L'expérimentation est une phase transitoire d'une durée limitée qui doit être encadrée. Il convient en effet de déterminer précisément le délai, le périmètre sur lequel s'exerce l'expérimentation ainsi que l'ensemble des acteurs qui y participent tels que les salariés, dirigeants, représentants du personnel et de prendre en considération l'expression de chacun. L'expérimentation constitue un processus réversible dans la mise en place du projet de transformation numérique. Cela suppose d'y mettre un terme, le cas échéant, lorsque les effets constatés sont négatifs ou ne répondent pas aux attentes requises pour poursuivre le développement du projet.

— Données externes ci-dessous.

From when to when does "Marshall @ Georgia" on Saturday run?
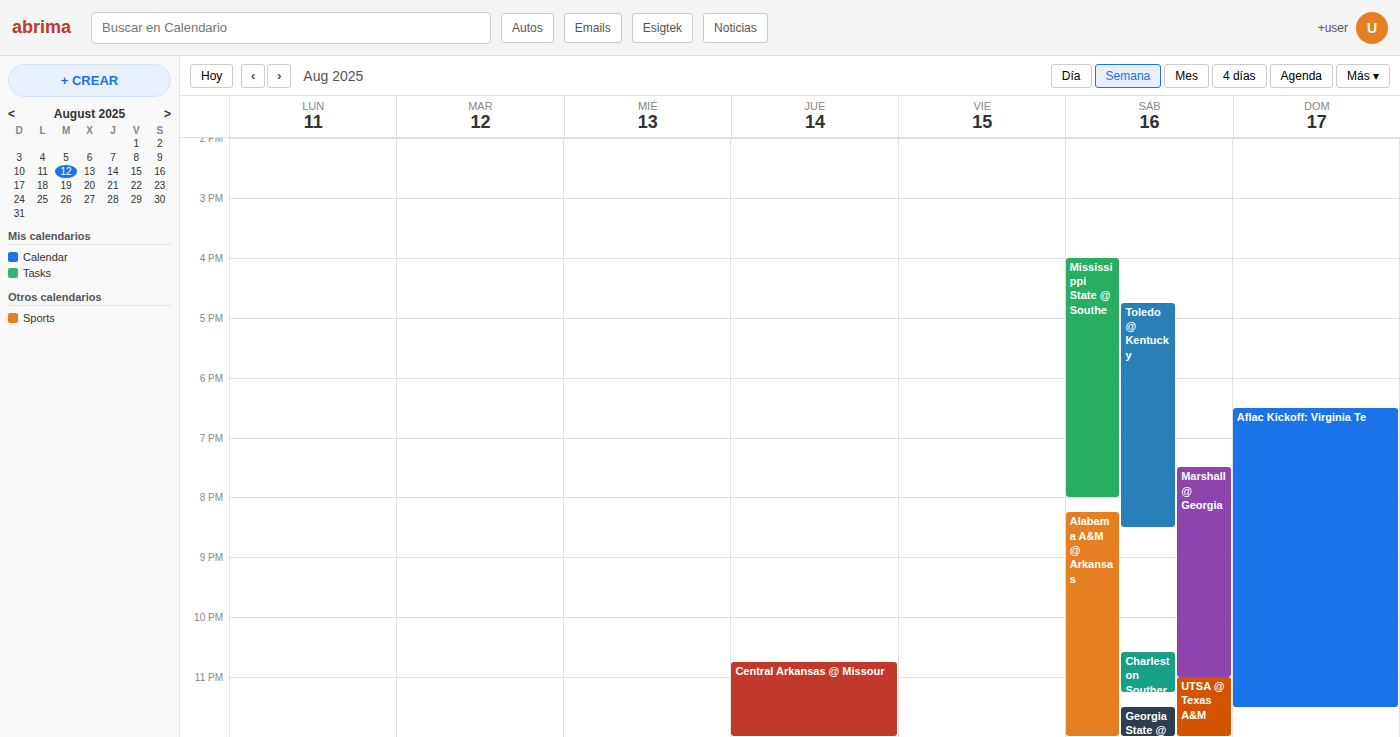
7:30 PM to 11:00 PM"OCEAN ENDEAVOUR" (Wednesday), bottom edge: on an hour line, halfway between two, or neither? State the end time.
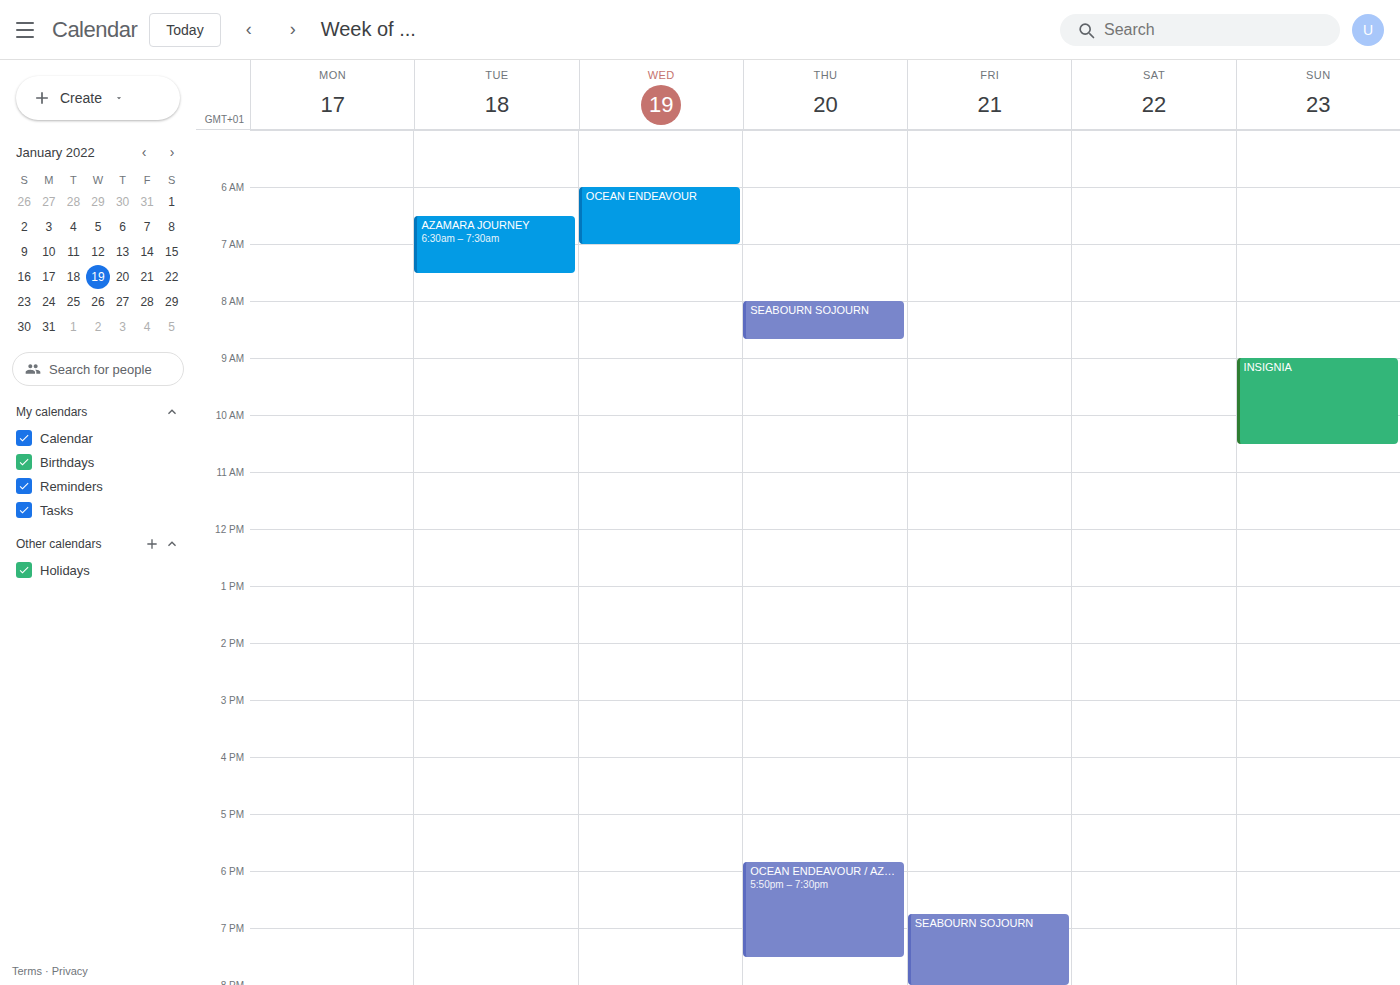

Pour la mise en œuvre d'une expérimentation, les branches professionnelles et les entreprises de l'ESS sont invitées à :
– animer le dialogue social et inclure pleinement les institutions représentatives du personnel et les organisations syndicales représentatives dans le déploiement et le suivi de l'expérimentation. Des accords de méthode peuvent ainsi être négociés ;
– au-delà, déployer un dispositif participatif de suivi afin de permettre, le cas échéant, de faire évoluer l'expérimentation dans l'intérêt des utilisateurs. Ce dispositif peut se traduire par la mise en place d'espaces de « dialogue professionnel » suivant les conditions décrites au 2) de l'article préliminaire.
Les expérimentations sont évaluées selon des critères définis paritairement et, le cas échéant, réorientées, de façon à capitaliser et partager les bonnes pratiques (cf. 3) de l'article préliminaire).